NemoClaw likely has an edge when you care about:
local or private execution
hard egress controls
filesystem confinement
operator-controlled inference routing
auditable policy as config
enterprise or regulated environments
OpenAI and Anthropic currently look stronger for:
developer ergonomics
broader hosted tool integrations
faster path to production for typical SaaS agents
multi-agent orchestration frameworks
larger surrounding ecosystem and examples
NemoClaw is interesting because it is attacking a different layer of the stack. Most agent frameworks answer:
How does the model use tools?
NemoClaw answers:
Under what infrastructure policy is the model allowed to exist at all?

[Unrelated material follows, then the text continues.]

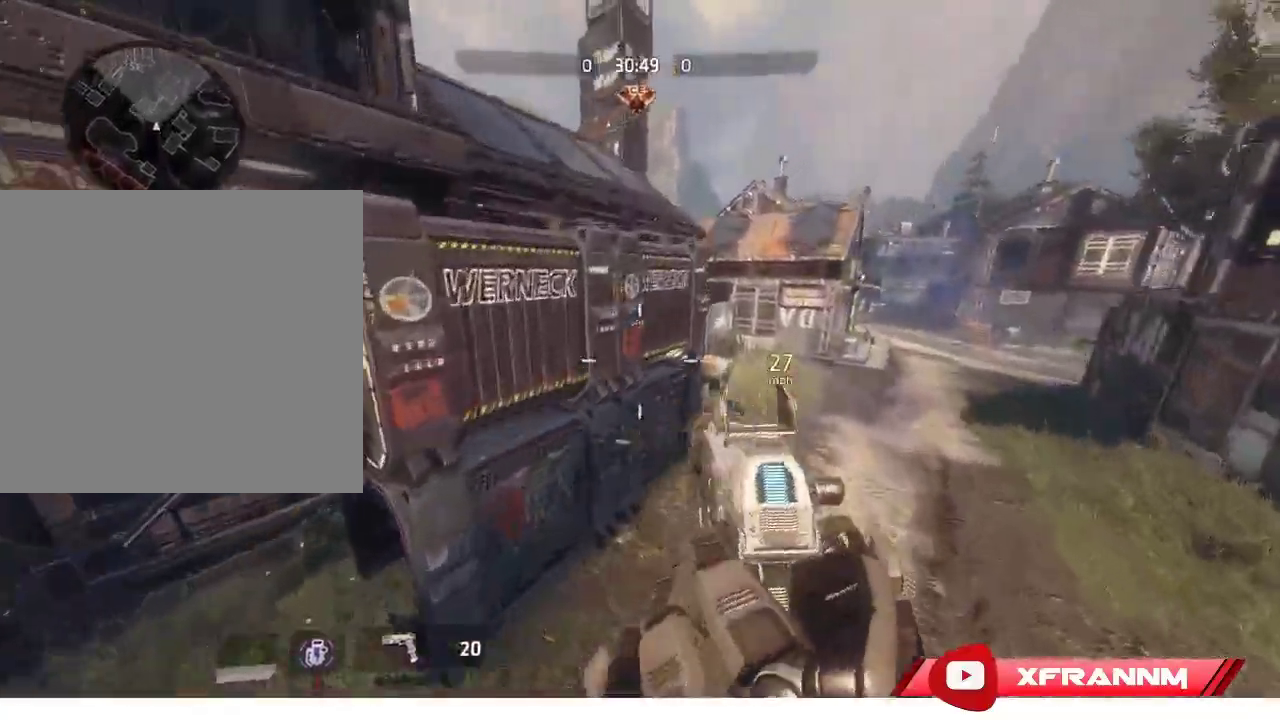
{"buttons": [], "left_stick": "up-right", "right_stick": "right", "events": []}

That is a meaningful shift. If you are building internal agents with access to code, documents, terminals, or corporate networks, this runtime-level approach is strategically important. If you are building a normal web product and want fast iteration, OpenAI or Anthropic-style hosted agent stacks are probably still the more mature path today. That final judgment is an inference from the current official documentation and the early state of NemoClaw’s launch materials.
Conclusion
For a local dev environment, the simplest way to think about it is that you need one OpenShell gateway container, and inside that gateway NVIDIA runs its embedded K3s control plane, while each agent/session gets its own separate sandbox container managed by the gateway; so if you launch one agent, that is effectively two containers total from your point of view — the gateway container plus one sandbox container — but not a second standalone K3d/K3s container that you manage yourself.
This is alpha software. I reckon that in the future, a Kubernetes cluster will have the gateway and required control software, with one pod/container per sandbox.